In the next stanza Carol Ann Duffy talks about how the world responds to this tragedy in such a cold way. “From which an editor will pick out five of six” shows an apathetic aspect of the editor, where he chooses moments of tragedy to be shown to the public, as though they are inanimate draft products to be finalized. Now, even these selected photos do not make the headlines despite the pain in them but only show up on supplements. The editor is doing his job at running his business, at the end of the day. We also see that the consumer of these photographs is busy, and only pays attention to it for sometime in the day. Both bathing and drinking are activities done for pleasure, and are used to contradict the tragedy in war, and to show how they are irrelevant to the majority of the world. She then writes about how he earns a living by fighting through dilemmas and witnessing the tragedies, whilst the world does not care much. Society coldly ignores it, moving on as it would otherwise.

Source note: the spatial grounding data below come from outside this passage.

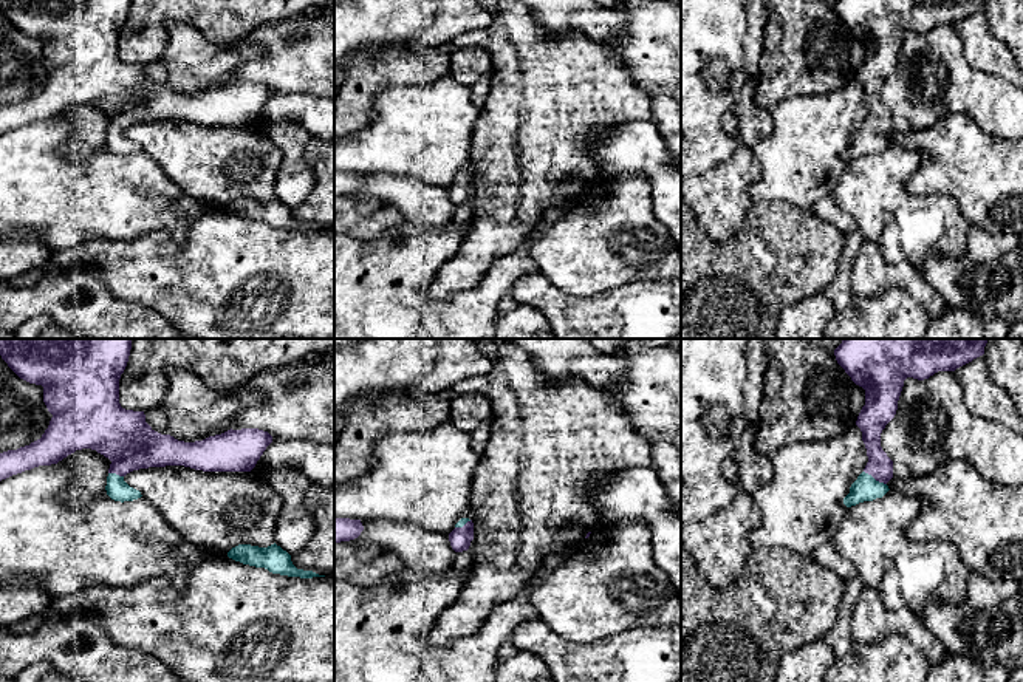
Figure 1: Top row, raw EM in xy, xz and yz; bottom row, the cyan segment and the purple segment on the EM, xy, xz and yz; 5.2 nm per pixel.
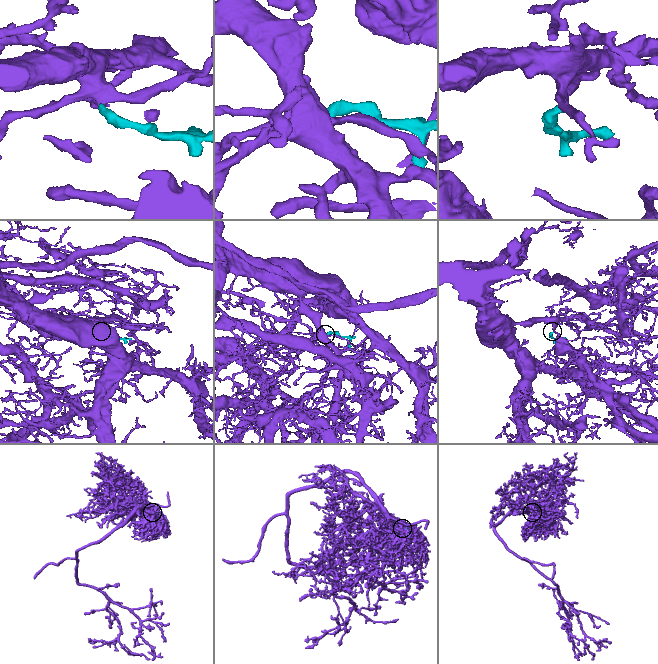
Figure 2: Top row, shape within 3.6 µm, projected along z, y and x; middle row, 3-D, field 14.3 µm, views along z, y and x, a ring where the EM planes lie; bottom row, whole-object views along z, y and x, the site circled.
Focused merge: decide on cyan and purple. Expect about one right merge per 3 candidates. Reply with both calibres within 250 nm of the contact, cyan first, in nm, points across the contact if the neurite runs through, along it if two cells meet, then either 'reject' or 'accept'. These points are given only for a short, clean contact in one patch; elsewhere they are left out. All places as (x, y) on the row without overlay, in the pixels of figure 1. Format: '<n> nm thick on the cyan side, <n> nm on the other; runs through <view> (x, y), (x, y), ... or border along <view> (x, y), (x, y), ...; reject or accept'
140 nm thick on the cyan side, 140 nm on the other; runs through yz (865, 141), (873, 132), (879, 119); accept

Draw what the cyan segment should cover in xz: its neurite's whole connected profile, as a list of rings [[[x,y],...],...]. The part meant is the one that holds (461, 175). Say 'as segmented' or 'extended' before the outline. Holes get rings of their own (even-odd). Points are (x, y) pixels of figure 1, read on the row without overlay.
extended; [[[461,172],[455,182],[449,187],[450,199],[455,206],[467,204],[474,193],[474,176],[469,172]]]

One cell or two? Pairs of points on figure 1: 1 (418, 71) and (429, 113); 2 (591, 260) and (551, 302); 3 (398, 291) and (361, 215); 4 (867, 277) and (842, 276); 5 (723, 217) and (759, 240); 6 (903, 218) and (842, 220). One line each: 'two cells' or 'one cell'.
1: two cells
2: two cells
3: two cells
4: two cells
5: two cells
6: two cells

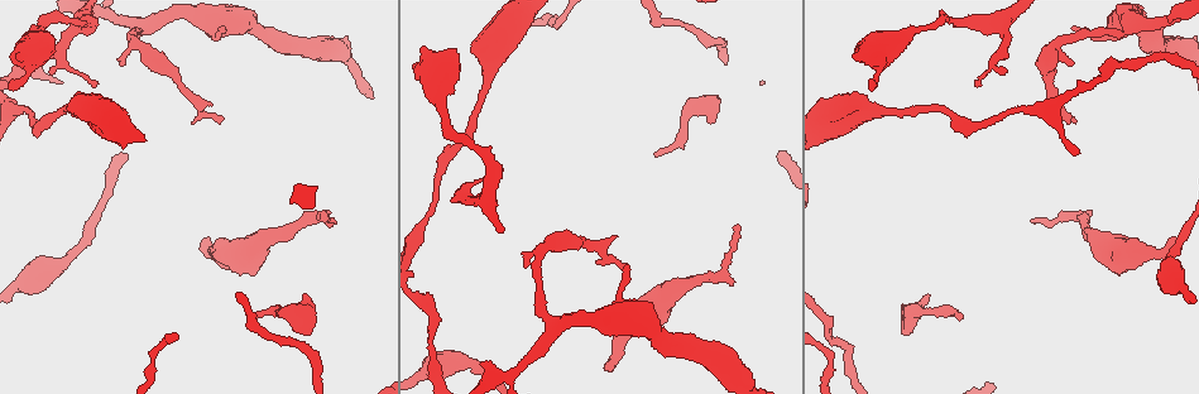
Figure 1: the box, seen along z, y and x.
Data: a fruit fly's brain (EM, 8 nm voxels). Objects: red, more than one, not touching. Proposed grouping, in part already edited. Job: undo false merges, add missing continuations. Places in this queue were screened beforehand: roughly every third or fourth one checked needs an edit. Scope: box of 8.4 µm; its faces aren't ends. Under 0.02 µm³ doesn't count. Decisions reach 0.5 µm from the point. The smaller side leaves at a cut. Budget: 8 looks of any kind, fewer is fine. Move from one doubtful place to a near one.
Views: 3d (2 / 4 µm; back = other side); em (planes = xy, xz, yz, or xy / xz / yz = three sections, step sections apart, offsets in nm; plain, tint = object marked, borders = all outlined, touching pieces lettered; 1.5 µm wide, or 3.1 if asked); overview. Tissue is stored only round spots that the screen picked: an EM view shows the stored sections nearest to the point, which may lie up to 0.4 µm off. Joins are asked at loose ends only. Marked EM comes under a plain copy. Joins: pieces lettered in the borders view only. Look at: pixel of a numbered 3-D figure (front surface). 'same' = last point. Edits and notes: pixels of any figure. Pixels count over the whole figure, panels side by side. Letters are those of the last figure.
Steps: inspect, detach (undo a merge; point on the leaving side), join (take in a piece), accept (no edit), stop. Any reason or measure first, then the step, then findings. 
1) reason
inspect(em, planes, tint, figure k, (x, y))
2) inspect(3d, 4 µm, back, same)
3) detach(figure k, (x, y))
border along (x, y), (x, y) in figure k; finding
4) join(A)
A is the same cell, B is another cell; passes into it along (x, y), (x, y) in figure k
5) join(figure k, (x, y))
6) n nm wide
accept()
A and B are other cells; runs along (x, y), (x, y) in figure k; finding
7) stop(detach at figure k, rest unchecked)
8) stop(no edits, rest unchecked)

tapers out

In the end, I would like to bring the attention of the reader back to the morality of the profession again, as I fear I may not have given justice to the topic. On one side the photographer takes photos of the mourning beloved and the lifeless corpses but does nothing to help them. Yes, he does not have the ability to help them, in most cases, but such a tragedy seen with ones own eyes will, under most cases induce guilt into the heart of a moral man with sentiments pursuing this profession. But at the same time, this is his job. He is either doing this because he sees it as an ethical obligation, to convey the sufferings of war to the rest of the world; or he is doing it for a living, to fill his stomach. Duffy does not elaborate on either, perhaps because she does not want to explore these themes, and is thus left anonymous, and can go both ways.